L'interruption volontaire de grossesse (IVG) est un sujet sensible, souvent passionnel, entouré de nombreuses idées reçues. Cet article vise à explorer les conséquences psychologiques potentielles de l'IVG, en s'appuyant sur des études scientifiques et des témoignages, afin de fournir une information claire et nuancée.

Examens médicaux post-IVG

Après une IVG, des examens médicaux sont effectués pour vérifier que la grossesse est bien interrompue. En plus de l’examen clinique, le médecin ou la sage-femme peut proposer une prise de sang pour doser les β-hCG ou une échographie. Ces examens et consultations sont pris en charge à 100% par l’Assurance maladie, sans avance de frais, que la patiente soit majeure ou mineure.

Conséquences psychologiques : mythe ou réalité ?

Parmi les idées reçues sur l’IVG, on retrouve fréquemment l’existence d’un syndrome post-avortement. Pourtant, de nombreuses études scientifiques fiables ont montré que l’IVG n’est pas à l’origine de troubles psychologiques spécifiques. Le vécu d’une IVG est personnel et varie d’une femme à l’autre. C’est souvent le contexte de sa réalisation et l’accompagnement autour de l’IVG qui peuvent avoir un impact psychologique.

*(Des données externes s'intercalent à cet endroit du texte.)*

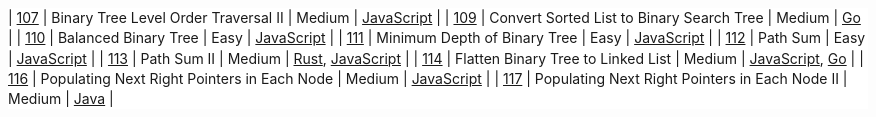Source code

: | [107](https://leetcode.com/problems/binary-tree-level-order-traversal-ii)                                | Binary Tree Level Order Traversal II                               | Medium     | [JavaScript](https://github.com/MrHuxu/leetcode/blob/master/problems/0107_binary-tree-level-order-traversal-ii/index.js)                                                                                                                                                                                                                                                                                                    |
| [109](https://leetcode.com/problems/convert-sorted-list-to-binary-search-tree)                           | Convert Sorted List to Binary Search Tree                          | Medium     | [Go](https://github.com/MrHuxu/leetcode/blob/master/problems/0109_convert-sorted-list-to-binary-search-tree/main.go)                                                                                                                                                                                                                                                                                                        |
| [110](https://leetcode.com/problems/balanced-binary-tree)                                                | Balanced Binary Tree                                               | Easy       | [JavaScript](https://github.com/MrHuxu/leetcode/blob/master/problems/0110_balanced-binary-tree/index.js)                                                                                                                                                                                                                                                                                                                    |
| [111](https://leetcode.com/problems/minimum-depth-of-binary-tree)                                        | Minimum Depth of Binary Tree                                       | Easy       | [JavaScript](https://github.com/MrHuxu/leetcode/blob/master/problems/0111_minimum-depth-of-binary-tree/index.js)                                                                                                                                                                                                                                                                                                            |
| [112](https://leetcode.com/problems/path-sum)                                                            | Path Sum                                                           | Easy       | [JavaScript](https://github.com/MrHuxu/leetcode/blob/master/problems/0112_path-sum/index.js)                                                                                                                                                                                                                                                                                                                                |
| [113](https://leetcode.com/problems/path-sum-ii)                                                         | Path Sum II                                                        | Medium     | [Rust](https://github.com/MrHuxu/leetcode/blob/master/problems/0113_path-sum-ii/lib.rs), [JavaScript](https://github.com/MrHuxu/leetcode/blob/master/problems/0113_path-sum-ii/index.js)                                                                                                                                                                                                                                    |
| [114](https://leetcode.com/problems/flatten-binary-tree-to-linked-list)                                  | Flatten Binary Tree to Linked List                                 | Medium     | [JavaScript](https://github.com/MrHuxu/leetcode/blob/master/problems/0114_flatten-binary-tree-to-linked-list/index.js), [Go](https://github.com/MrHuxu/leetcode/blob/master/problems/0114_flatten-binary-tree-to-linked-list/main.go)                                                                                                                                                                                       |
| [116](https://leetcode.com/problems/populating-next-right-pointers-in-each-node)                         | Populating Next Right Pointers in Each Node                        | Medium     | [JavaScript](https://github.com/MrHuxu/leetcode/blob/master/problems/0116_populating-next-right-pointers-in-each-node/index.js)                                                                                                                                                                                                                                                                                             |
| [117](https://leetcode.com/problems/populating-next-right-pointers-in-each-node-ii)                      | Populating Next Right Pointers in Each Node II                     | Medium     | [Java](https://github.com/MrHuxu/leetcode/blob/master/problems/0117_populating-next-right-pointers-in-each-node-ii/Solution.java)                                                                                                                                                                                                                                                                                           |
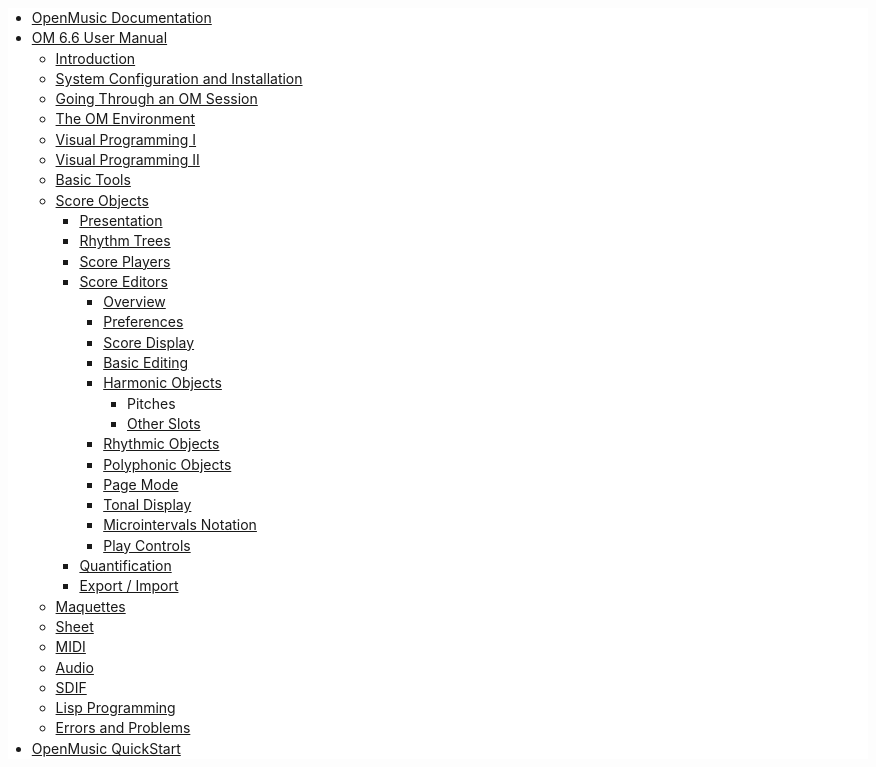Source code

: <span id="mnuFrmUpLeft">[](#)</span><span id="mnuFrmUpCenter"></span><span id="mnuFrmUpRight"></span>

</div>

<div id="mnuScroll">

  - [<span>OpenMusic Documentation</span>](OM-Documentation.md)
  - [<span>OM 6.6 User Manual</span>](OM-User-Manual.md)
      - [<span>Introduction</span>](00-Sommaire.md)
      - [<span>System Configuration and
        Installation</span>](Installation.md)
      - [<span>Going Through an OM Session</span>](Goingthrough.md)
      - [<span>The OM Environment</span>](Environment.md)
      - [<span>Visual Programming I</span>](BasicVisualProgramming.md)
      - [<span>Visual Programming
        II</span>](AdvancedVisualProgramming.md)
      - [<span>Basic Tools</span>](BasicObjects.md)
      - [<span>Score Objects</span>](ScoreObjects.md)
          - [<span>Presentation</span>](Score-Objects-Intro.md)
          - [<span>Rhythm Trees</span>](RT.md)
          - [<span>Score Players</span>](ScorePlayer.md)
          - [<span>Score Editors</span>](ScoreEditors.md)
              - [<span>Overview</span>](Editor-Overview.md)
              - [<span>Preferences</span>](Editors-Prefs.md)
              - [<span>Score Display</span>](Editor-Display.md)
              - [<span>Basic Editing</span>](Editor-Basics.md)
              - [<span>Harmonic Objects</span>](Harmonic-Obj-Editor.md)
                  - <span id="i3" class="outLeftSel_yes"><span>Pitches</span></span>
                  - [<span>Other Slots</span>](Editor-Other-Slots.md)
              - [<span>Rhythmic Objects</span>](Editor-Rhythm.md)
              - [<span>Polyphonic Objects</span>](Poly-Multi-Editor.md)
              - [<span>Page Mode</span>](Editor-PageMode.md)
              - [<span>Tonal Display</span>](Editor-Tonality.md)
              - [<span>Microintervals
                Notation</span>](Editor-Microintervals.md)
              - [<span>Play Controls</span>](Editor-Play.md)
          - [<span>Quantification</span>](Quantification.md)
          - [<span>Export / Import</span>](ImportExport.md)
      - [<span>Maquettes</span>](Maquettes.md)
      - [<span>Sheet</span>](Sheet.md)
      - [<span>MIDI</span>](MIDI.md)
      - [<span>Audio</span>](Audio.md)
      - [<span>SDIF</span>](SDIF.md)
      - [<span>Lisp Programming</span>](Lisp.md)
      - [<span>Errors and Problems</span>](errors.md)
  - [<span>OpenMusic QuickStart</span>](QuickStart-Chapters.md)

</div>

<div id="mnuFrmDown" onmouseout="menuScrollTiTask.fSpeed=0;" onmouseover="if(menuScrollTiTask.fSpeed&lt;=0) {menuScrollTiTask.fSpeed=2; scTiLib.addTaskNow(menuScrollTiTask);}" onclick="menuScrollTiTask.fSpeed+=2;" style="display: none;">
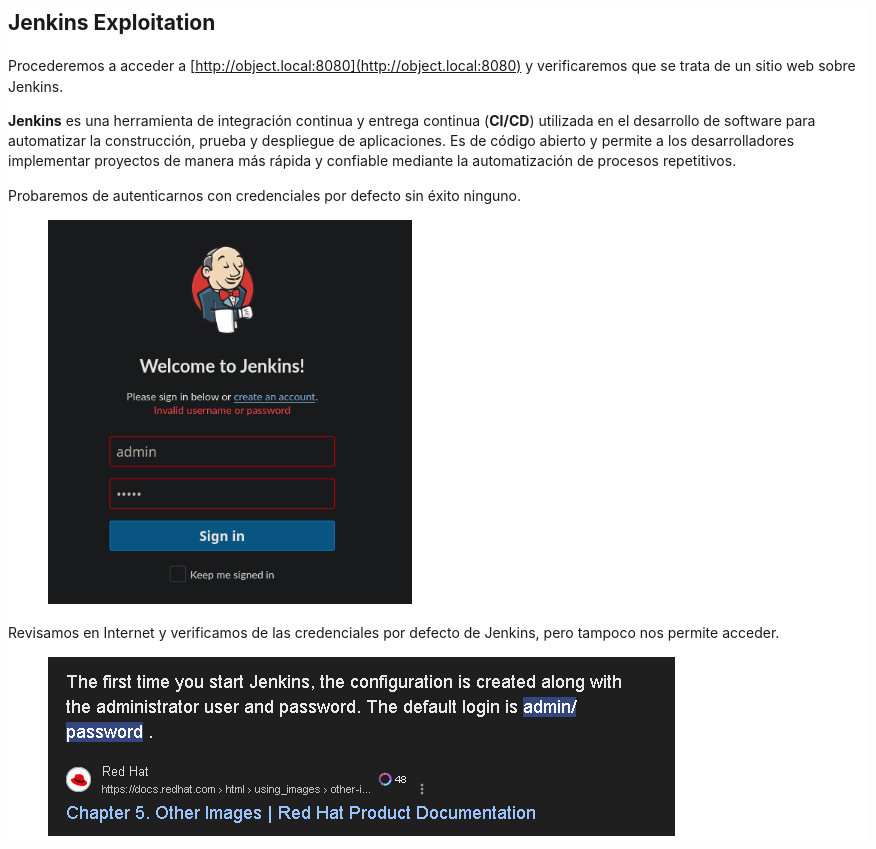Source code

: ## Jenkins Exploitation

Procederemos a acceder a [http://object.local:8080](http://object.local:8080) y verificaremos que se trata de un sitio web sobre Jenkins.

**Jenkins** es una herramienta de integración continua y entrega continua (**CI/CD**) utilizada en el desarrollo de software para automatizar la construcción, prueba y despliegue de aplicaciones. Es de código abierto y permite a los desarrolladores implementar proyectos de manera más rápida y confiable mediante la automatización de procesos repetitivos.

Probaremos de autenticarnos con credenciales por defecto sin éxito ninguno.

<figure><img src="../../../.gitbook/assets/3084_vmware_Z9Tsy8z6NA.png" alt="" width="364"><figcaption></figcaption></figure>

Revisamos en Internet y verificamos de las credenciales por defecto de Jenkins, pero tampoco nos permite acceder.

<figure><img src="../../../.gitbook/assets/3085_firefox_OJxJ2uVR56.png" alt=""><figcaption></figcaption></figure>
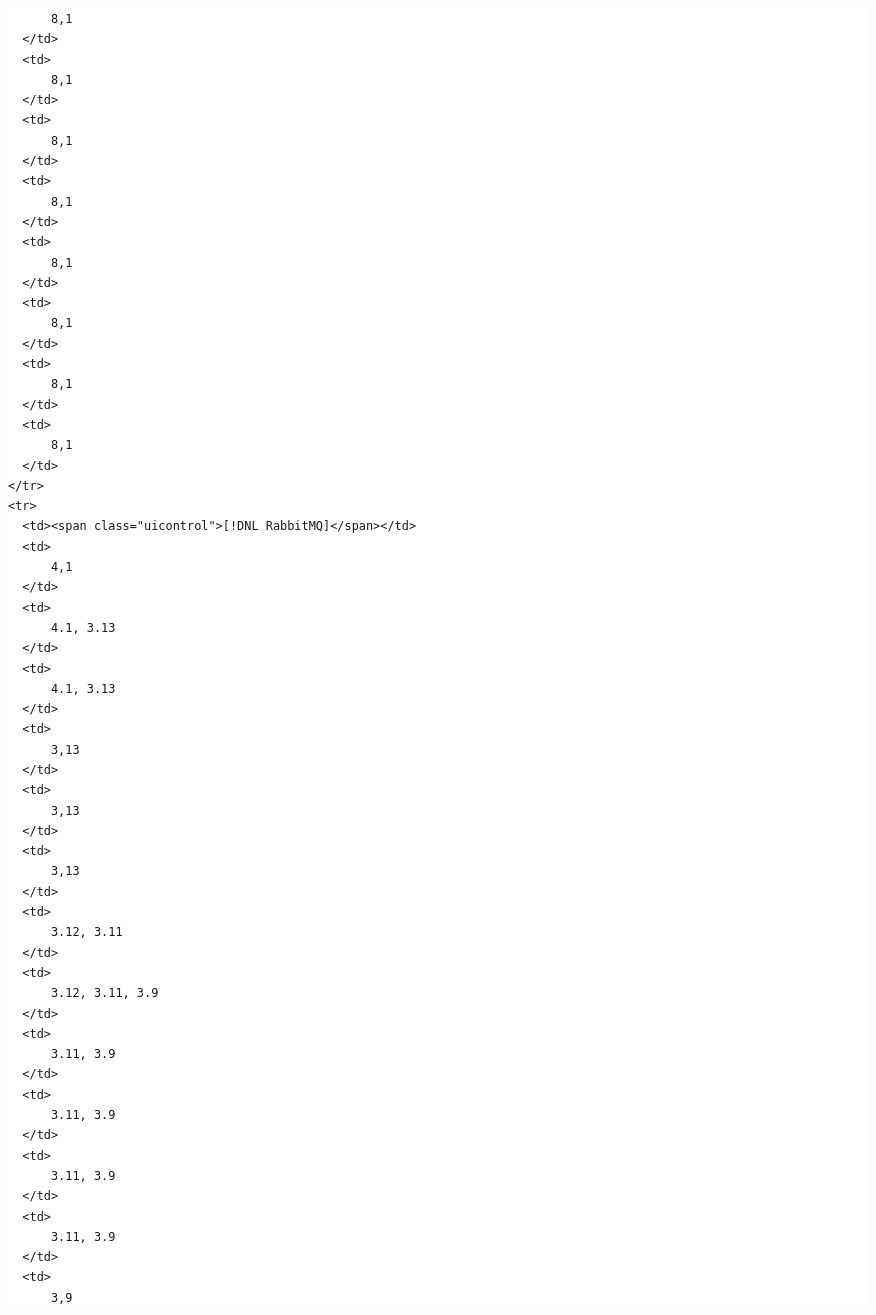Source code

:           8,1
      </td>
      <td>
          8,1
      </td>
      <td>
          8,1
      </td>
      <td>
          8,1
      </td>
      <td>
          8,1
      </td>
      <td>
          8,1
      </td>
      <td>
          8,1
      </td>
      <td>
          8,1
      </td>
    </tr>
    <tr>
      <td><span class="uicontrol">[!DNL RabbitMQ]</span></td>
      <td>
          4,1
      </td>
      <td>
          4.1, 3.13
      </td>
      <td>
          4.1, 3.13
      </td>
      <td>
          3,13
      </td>
      <td>
          3,13
      </td>
      <td>
          3,13
      </td>
      <td>
          3.12, 3.11
      </td>
      <td>
          3.12, 3.11, 3.9
      </td>
      <td>
          3.11, 3.9
      </td>
      <td>
          3.11, 3.9
      </td>
      <td>
          3.11, 3.9
      </td>
      <td>
          3.11, 3.9
      </td>
      <td>
          3,9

Les discours moralisateurs ou culpabilisants peuvent contribuer au mauvais vécu d’une IVG. Il est important de se tourner vers un psychologue ou des associations comme le Planning familial, qui peuvent apporter un soutien important. Un accompagnement psychologique par un professionnel peut également être mis en place si le besoin s'en fait ressentir à plus long terme.

Le Pr René Ecochard, spécialiste au CHU de Lyon, a réalisé une synthèse approfondie des études scientifiques explorant les conséquences psychologiques de l’IVG. Bien que de nombreuses femmes rapportent des souffrances psychologiques après une IVG, parfois accompagnées de troubles graves comme la dépression, l’anxiété ou des idées suicidaires, prouver que l’IVG est la cause directe de ces troubles est scientifiquement difficile. La science ne peut pas toujours isoler une cause unique dans des contextes de vie complexes.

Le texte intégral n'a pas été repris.